++++ Kutipan Dokumen ++++
JurnalPatroliNews – Beirut – Lebanon mendesak Amerika Serikat dan Prancis untuk menekan Israel agar mematuhi gencatan senjata, setelah terjadi serangkaian operasi militer di wilayah Lebanon yang dianggap sebagai pelanggaran oleh Beirut. Pernyataan ini disampaikan oleh dua sumber politik senior Lebanon, dikutip dari Kantor Berita Reuters pada, Selasa (3/12/2024).
Dilaporkan pasca serangan mematikan oleh Israel di Lebanon selatan dan balasan roket dari Hezbollah ke pos militer Israel pada Senin telah mengancam stabilitas gencatan senjata yang dimediasi oleh AS. Kondisi ini menciptakan situasi yang semakin rapuh, meskipun gencatan senjata baru mulai berlaku kurang dari sepekan sebelumnya.
Perdana Menteri sementara Lebanon, Najib Mikati, bersama Ketua Parlemen Nabih Berri, yang mewakili Lebanon dalam negosiasi, berbicara dengan pejabat Gedung Putih dan pemerintah Prancis pada Senin malam. Mereka menyampaikan kekhawatiran mendalam mengenai pelanggaran terhadap gencatan senjata.
Pihak Prancis belum memberikan tanggapan resmi terkait hal ini. Namun, Menteri Luar Negeri Prancis, Jean-Noel Barrot, dalam diskusinya dengan Menteri Luar Negeri Israel, Gideon Saar, pada Senin, menekankan pentingnya kedua pihak untuk tetap mematuhi kesepakatan.
Sementara itu, juru bicara Departemen Luar Negeri AS, Matt Miller, mengonfirmasi bahwa gencatan senjata “masih bertahan,” meski AS sudah memperkirakan adanya potensi pelanggaran.
++++
## [Yang Perlu Dikerjakan]
[a] Tuliskan semua nama orang yang disebut dalam berita tentang gencatan senjata Lebanon.
[b] Teruskan berita tentang gencatan senjata Lebanon mulai dari sesudah kalimat terakhirnya.
Data berikut diambil dari sumber yang berbeda.
++++ Data ++++
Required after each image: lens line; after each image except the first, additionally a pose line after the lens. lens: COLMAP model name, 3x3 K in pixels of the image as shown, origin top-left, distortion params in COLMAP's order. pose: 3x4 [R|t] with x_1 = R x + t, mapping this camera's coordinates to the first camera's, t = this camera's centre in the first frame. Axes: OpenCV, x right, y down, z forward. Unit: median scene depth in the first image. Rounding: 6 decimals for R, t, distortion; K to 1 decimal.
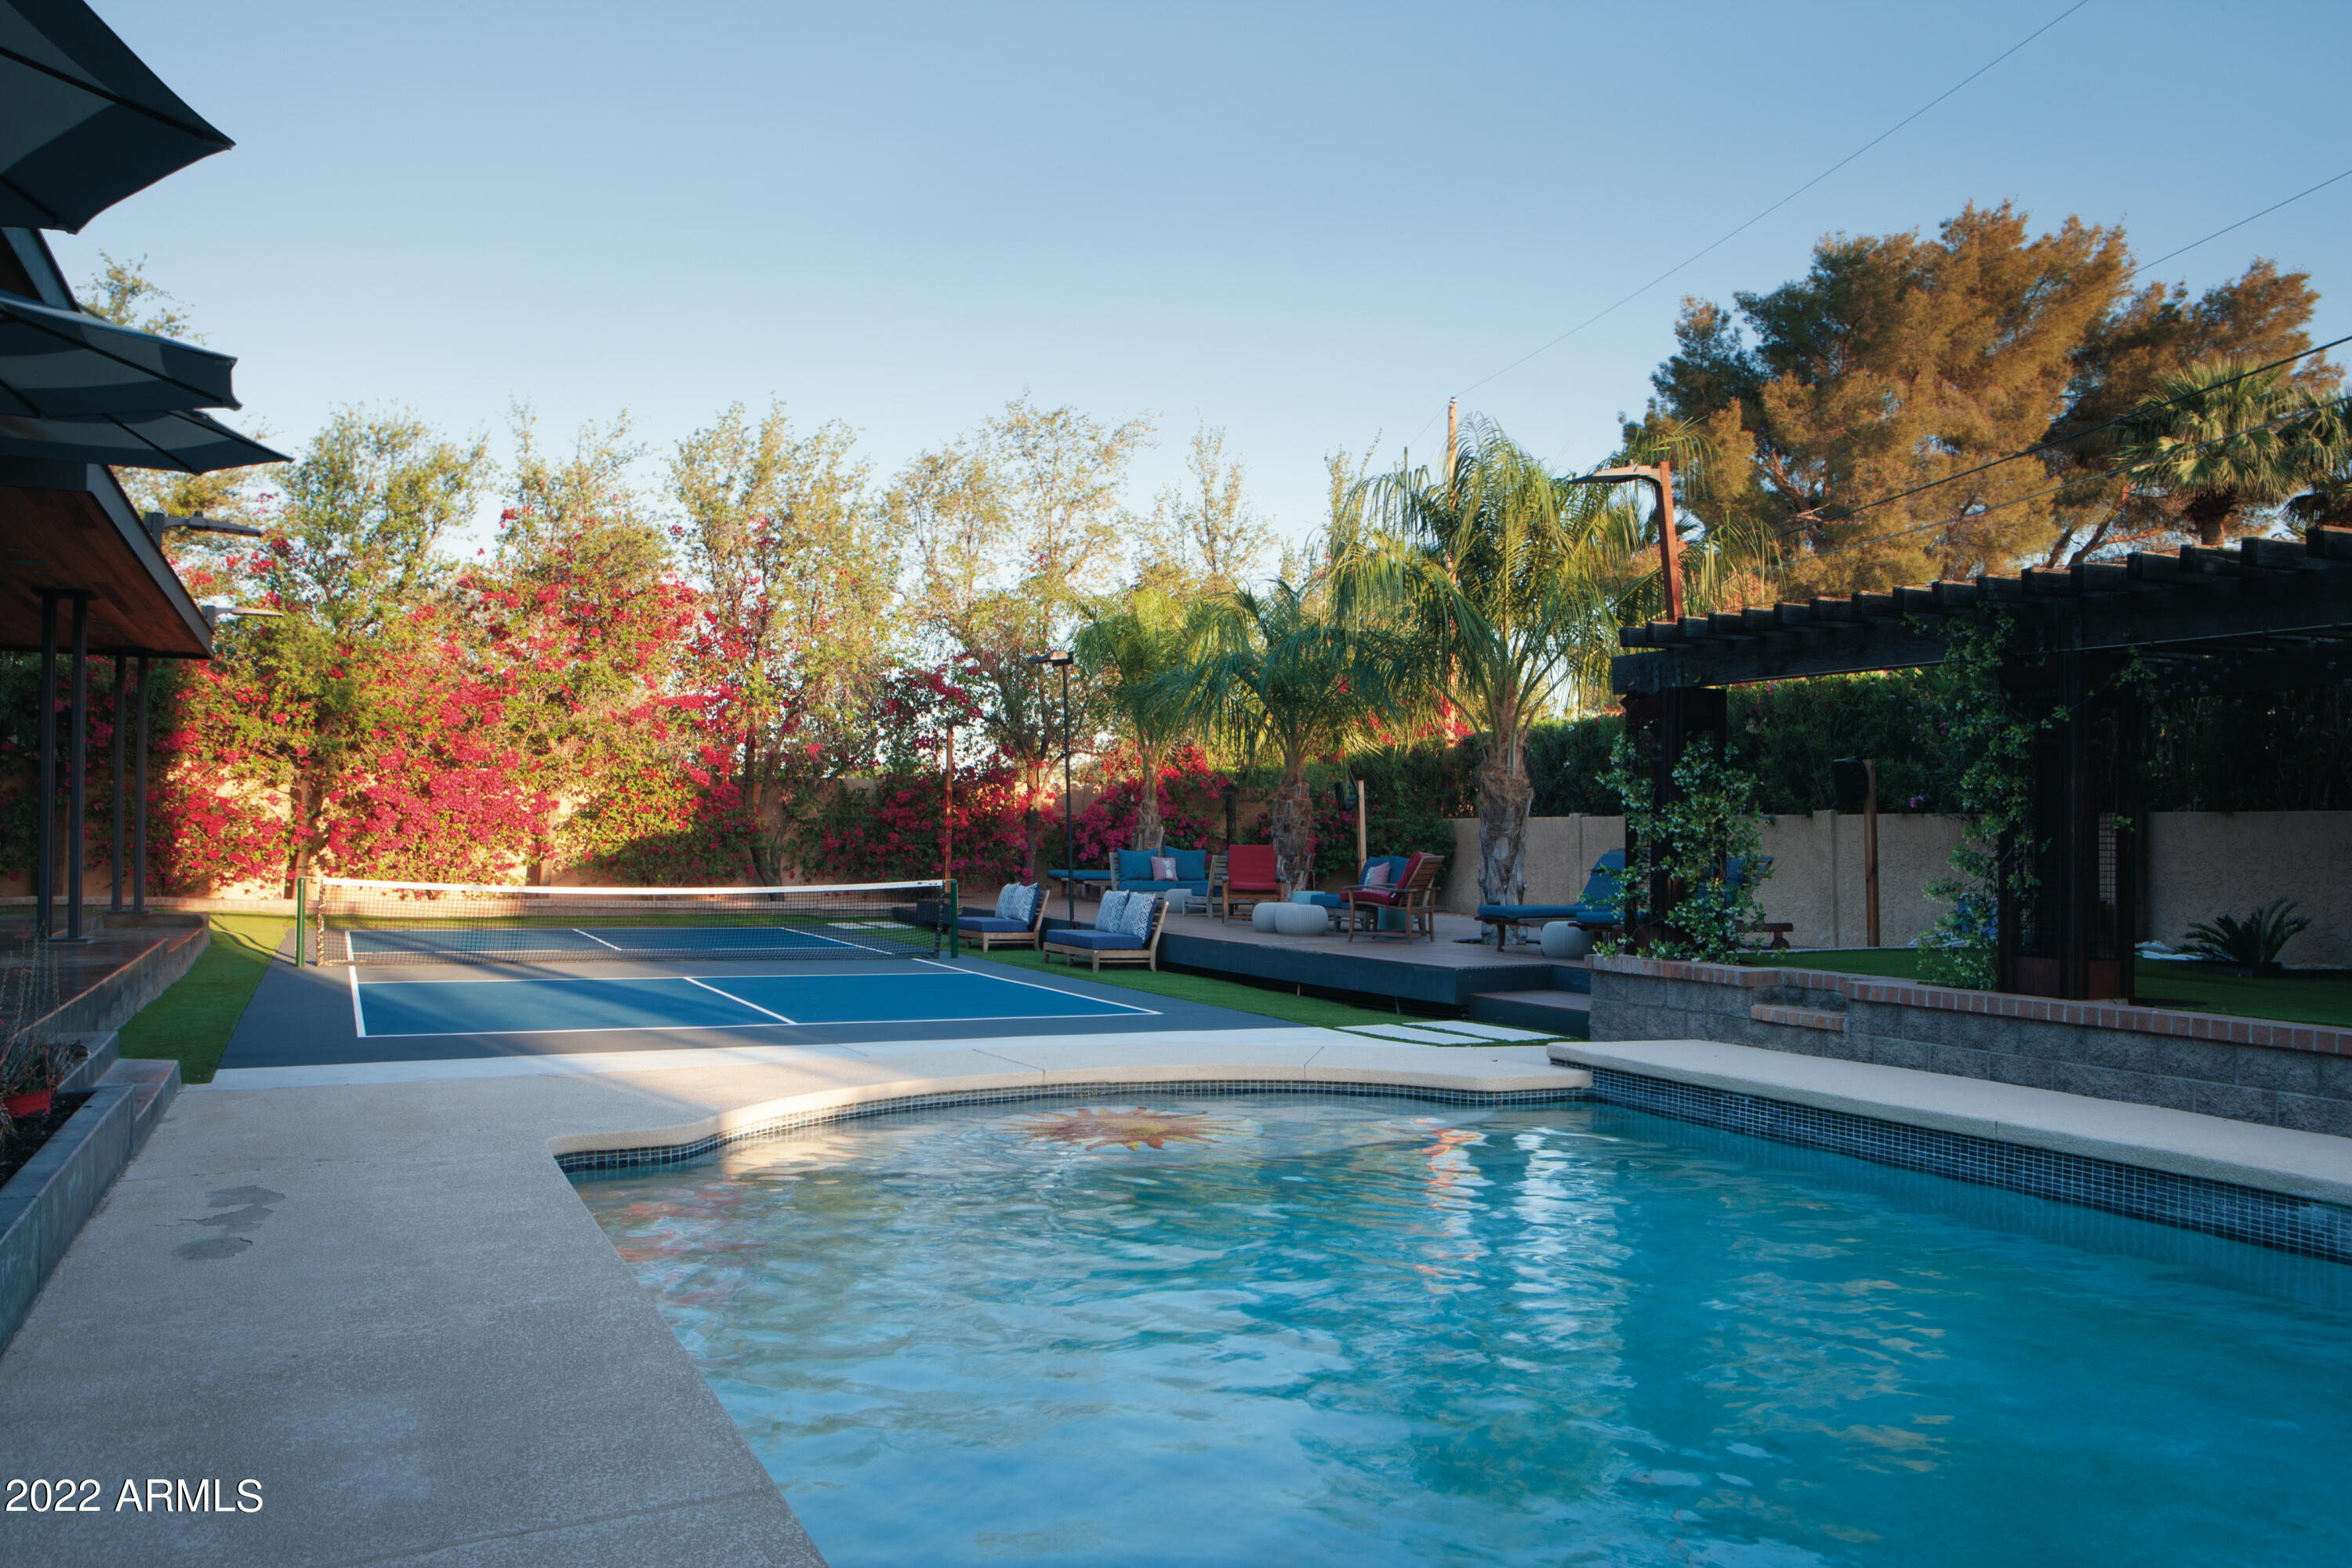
++++
## [Jawaban per Nomor]
[a] Najib Mikati, Nabih Berri, Jean-Noel Barrot, Gideon Saar, Matt Miller

[b]
Gencatan senjata ini, yang mulai berlaku pada 27 November, melarang Israel melakukan operasi militer ofensif di Lebanon dan mewajibkan Lebanon mencegah serangan dari kelompok bersenjata, termasuk Hezbollah. Kesepakatan tersebut juga memberi Israel waktu 60 hari untuk menarik pasukannya dari wilayah Lebanon selatan.
Meski begitu, mekanisme pemantauan yang dipimpin AS untuk mengawasi pelaksanaan gencatan senjata ini belum resmi beroperasi. Berri mendesak mekanisme tersebut segera aktif, mengingat sudah tercatat setidaknya 54 pelanggaran oleh Israel.
Pada Senin, Mikati bertemu dengan Jenderal Jasper Jeffers, yang akan memimpin komite pemantauan. Sementara itu, perwakilan Prancis, Jenderal Guillaume Ponchin, dijadwalkan tiba di Beirut pada Rabu untuk menghadiri pertemuan perdana komite pada Kamis.
Lebanon mencatat hari paling mematikan sejak gencatan senjata, dengan 12 korban tewas dalam serangan Israel di kota Hariss dan Taloussa, menurut Kementerian Kesehatan Lebanon.